- _TASK ITEM_
Each record must be retyped in full. No character may differ.

- _GIVEN DATA_

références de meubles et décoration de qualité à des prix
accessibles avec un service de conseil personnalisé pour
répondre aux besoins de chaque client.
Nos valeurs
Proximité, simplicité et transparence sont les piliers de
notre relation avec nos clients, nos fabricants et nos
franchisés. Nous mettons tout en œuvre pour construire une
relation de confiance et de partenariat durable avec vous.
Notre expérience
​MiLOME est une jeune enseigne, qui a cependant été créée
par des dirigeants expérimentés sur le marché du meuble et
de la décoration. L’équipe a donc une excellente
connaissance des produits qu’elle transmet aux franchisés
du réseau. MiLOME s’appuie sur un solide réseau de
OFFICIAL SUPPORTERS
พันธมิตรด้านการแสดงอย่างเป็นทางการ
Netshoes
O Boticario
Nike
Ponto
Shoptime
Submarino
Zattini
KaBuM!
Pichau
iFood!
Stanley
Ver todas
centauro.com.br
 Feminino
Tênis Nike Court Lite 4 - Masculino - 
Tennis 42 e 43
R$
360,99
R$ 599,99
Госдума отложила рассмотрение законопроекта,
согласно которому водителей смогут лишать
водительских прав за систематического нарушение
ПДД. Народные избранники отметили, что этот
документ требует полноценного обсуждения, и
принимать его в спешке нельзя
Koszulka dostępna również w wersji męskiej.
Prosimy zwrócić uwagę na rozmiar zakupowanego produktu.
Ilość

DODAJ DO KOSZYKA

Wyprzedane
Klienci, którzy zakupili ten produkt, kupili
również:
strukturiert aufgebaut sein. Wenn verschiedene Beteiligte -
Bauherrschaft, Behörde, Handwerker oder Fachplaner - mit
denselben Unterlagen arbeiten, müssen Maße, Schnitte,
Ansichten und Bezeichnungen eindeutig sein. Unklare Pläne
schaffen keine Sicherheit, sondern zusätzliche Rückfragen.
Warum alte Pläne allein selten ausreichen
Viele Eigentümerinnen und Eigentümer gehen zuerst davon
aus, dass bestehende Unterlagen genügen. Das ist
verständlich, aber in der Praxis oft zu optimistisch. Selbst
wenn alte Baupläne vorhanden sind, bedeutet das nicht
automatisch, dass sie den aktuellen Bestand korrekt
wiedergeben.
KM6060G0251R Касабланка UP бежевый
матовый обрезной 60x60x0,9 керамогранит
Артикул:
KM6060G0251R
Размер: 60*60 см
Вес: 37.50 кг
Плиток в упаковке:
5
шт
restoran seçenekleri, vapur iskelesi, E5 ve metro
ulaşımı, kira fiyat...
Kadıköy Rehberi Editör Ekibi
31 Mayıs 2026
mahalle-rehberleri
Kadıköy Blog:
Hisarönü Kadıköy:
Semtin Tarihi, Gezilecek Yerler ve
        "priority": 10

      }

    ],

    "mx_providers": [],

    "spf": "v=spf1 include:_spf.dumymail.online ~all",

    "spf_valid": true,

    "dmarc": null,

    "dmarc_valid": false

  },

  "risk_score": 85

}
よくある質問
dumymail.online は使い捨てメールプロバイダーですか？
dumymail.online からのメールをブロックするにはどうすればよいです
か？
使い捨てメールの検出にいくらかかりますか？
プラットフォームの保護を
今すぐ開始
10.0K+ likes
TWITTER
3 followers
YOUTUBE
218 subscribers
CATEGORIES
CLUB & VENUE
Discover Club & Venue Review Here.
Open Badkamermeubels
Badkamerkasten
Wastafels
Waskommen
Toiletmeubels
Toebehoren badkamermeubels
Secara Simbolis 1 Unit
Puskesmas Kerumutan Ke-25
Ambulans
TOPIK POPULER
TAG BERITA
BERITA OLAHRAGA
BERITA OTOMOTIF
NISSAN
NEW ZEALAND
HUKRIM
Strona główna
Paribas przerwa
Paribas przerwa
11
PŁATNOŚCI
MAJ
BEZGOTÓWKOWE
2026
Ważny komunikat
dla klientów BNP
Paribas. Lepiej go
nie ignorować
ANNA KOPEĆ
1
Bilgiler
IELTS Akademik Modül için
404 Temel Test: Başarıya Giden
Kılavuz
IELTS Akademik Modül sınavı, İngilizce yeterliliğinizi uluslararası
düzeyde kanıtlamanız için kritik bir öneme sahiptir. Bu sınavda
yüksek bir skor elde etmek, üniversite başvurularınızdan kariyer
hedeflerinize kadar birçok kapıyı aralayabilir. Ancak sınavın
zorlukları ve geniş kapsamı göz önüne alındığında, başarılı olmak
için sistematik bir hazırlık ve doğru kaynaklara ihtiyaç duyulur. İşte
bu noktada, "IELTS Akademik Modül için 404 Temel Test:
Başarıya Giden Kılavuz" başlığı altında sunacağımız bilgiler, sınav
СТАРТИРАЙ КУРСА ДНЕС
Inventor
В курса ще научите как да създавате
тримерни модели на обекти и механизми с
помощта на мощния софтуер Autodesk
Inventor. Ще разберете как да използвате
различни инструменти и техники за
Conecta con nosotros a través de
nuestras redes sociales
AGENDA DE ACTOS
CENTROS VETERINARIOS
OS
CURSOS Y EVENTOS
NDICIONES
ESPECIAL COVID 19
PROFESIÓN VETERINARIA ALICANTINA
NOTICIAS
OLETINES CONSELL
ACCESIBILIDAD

- _SOLVED PROBLEM_
références de meubles et décoration de qualité à des prix
accessibles avec un service de conseil personnalisé pour
répondre aux besoins de chaque client.
Nos valeurs
Proximité, simplicité et transparence sont les piliers de
notre relation avec nos clients, nos fabricants et nos
franchisés. Nous mettons tout en œuvre pour construire une
relation de confiance et de partenariat durable avec vous.
Notre expérience
​MiLOME est une jeune enseigne, qui a cependant été créée
par des dirigeants expérimentés sur le marché du meuble et
de la décoration. L’équipe a donc une excellente
connaissance des produits qu’elle transmet aux franchisés
du réseau. MiLOME s’appuie sur un solide réseau de
OFFICIAL SUPPORTERS
พันธมิตรด้านการแสดงอย่างเป็นทางการ
Netshoes
O Boticario
Nike
Ponto
Shoptime
Submarino
Zattini
KaBuM!
Pichau
iFood!
Stanley
Ver todas
centauro.com.br
 Feminino
Tênis Nike Court Lite 4 - Masculino - 
Tennis 42 e 43
R$
360,99
R$ 599,99
Госдума отложила рассмотрение законопроекта,
согласно которому водителей смогут лишать
водительских прав за систематического нарушение
ПДД. Народные избранники отметили, что этот
документ требует полноценного обсуждения, и
принимать его в спешке нельзя
Koszulka dostępna również w wersji męskiej.
Prosimy zwrócić uwagę na rozmiar zakupowanego produktu.
Ilość

DODAJ DO KOSZYKA

Wyprzedane
Klienci, którzy zakupili ten produkt, kupili
również:
strukturiert aufgebaut sein. Wenn verschiedene Beteiligte -
Bauherrschaft, Behörde, Handwerker oder Fachplaner - mit
denselben Unterlagen arbeiten, müssen Maße, Schnitte,
Ansichten und Bezeichnungen eindeutig sein. Unklare Pläne
schaffen keine Sicherheit, sondern zusätzliche Rückfragen.
Warum alte Pläne allein selten ausreichen
Viele Eigentümerinnen und Eigentümer gehen zuerst davon
aus, dass bestehende Unterlagen genügen. Das ist
verständlich, aber in der Praxis oft zu optimistisch. Selbst
wenn alte Baupläne vorhanden sind, bedeutet das nicht
automatisch, dass sie den aktuellen Bestand korrekt
wiedergeben.
KM6060G0251R Касабланка UP бежевый
матовый обрезной 60x60x0,9 керамогранит
Артикул:
KM6060G0251R
Размер: 60*60 см
Вес: 37.50 кг
Плиток в упаковке:
5
шт
restoran seçenekleri, vapur iskelesi, E5 ve metro
ulaşımı, kira fiyat...
Kadıköy Rehberi Editör Ekibi
31 Mayıs 2026
mahalle-rehberleri
Kadıköy Blog:
Hisarönü Kadıköy:
Semtin Tarihi, Gezilecek Yerler ve
        "priority": 10

      }

    ],

    "mx_providers": [],

    "spf": "v=spf1 include:_spf.dumymail.online ~all",

    "spf_valid": true,

    "dmarc": null,

    "dmarc_valid": false

  },

  "risk_score": 85

}
よくある質問
dumymail.online は使い捨てメールプロバイダーですか？
dumymail.online からのメールをブロックするにはどうすればよいです
か？
使い捨てメールの検出にいくらかかりますか？
プラットフォームの保護を
今すぐ開始
10.0K+ likes
TWITTER
3 followers
YOUTUBE
218 subscribers
CATEGORIES
CLUB & VENUE
Discover Club & Venue Review Here.
Open Badkamermeubels
Badkamerkasten
Wastafels
Waskommen
Toiletmeubels
Toebehoren badkamermeubels
Secara Simbolis 1 Unit
Puskesmas Kerumutan Ke-25
Ambulans
TOPIK POPULER
TAG BERITA
BERITA OLAHRAGA
BERITA OTOMOTIF
NISSAN
NEW ZEALAND
HUKRIM
Strona główna
Paribas przerwa
Paribas przerwa
11
PŁATNOŚCI
MAJ
BEZGOTÓWKOWE
2026
Ważny komunikat
dla klientów BNP
Paribas. Lepiej go
nie ignorować
ANNA KOPEĆ
1
Bilgiler
IELTS Akademik Modül için
404 Temel Test: Başarıya Giden
Kılavuz
IELTS Akademik Modül sınavı, İngilizce yeterliliğinizi uluslararası
düzeyde kanıtlamanız için kritik bir öneme sahiptir. Bu sınavda
yüksek bir skor elde etmek, üniversite başvurularınızdan kariyer
hedeflerinize kadar birçok kapıyı aralayabilir. Ancak sınavın
zorlukları ve geniş kapsamı göz önüne alındığında, başarılı olmak
için sistematik bir hazırlık ve doğru kaynaklara ihtiyaç duyulur. İşte
bu noktada, "IELTS Akademik Modül için 404 Temel Test:
Başarıya Giden Kılavuz" başlığı altında sunacağımız bilgiler, sınav
СТАРТИРАЙ КУРСА ДНЕС
Inventor
В курса ще научите как да създавате
тримерни модели на обекти и механизми с
помощта на мощния софтуер Autodesk
Inventor. Ще разберете как да използвате
различни инструменти и техники за
Conecta con nosotros a través de
nuestras redes sociales
AGENDA DE ACTOS
CENTROS VETERINARIOS
OS
CURSOS Y EVENTOS
NDICIONES
ESPECIAL COVID 19
PROFESIÓN VETERINARIA ALICANTINA
NOTICIAS
OLETINES CONSELL
ACCESIBILIDAD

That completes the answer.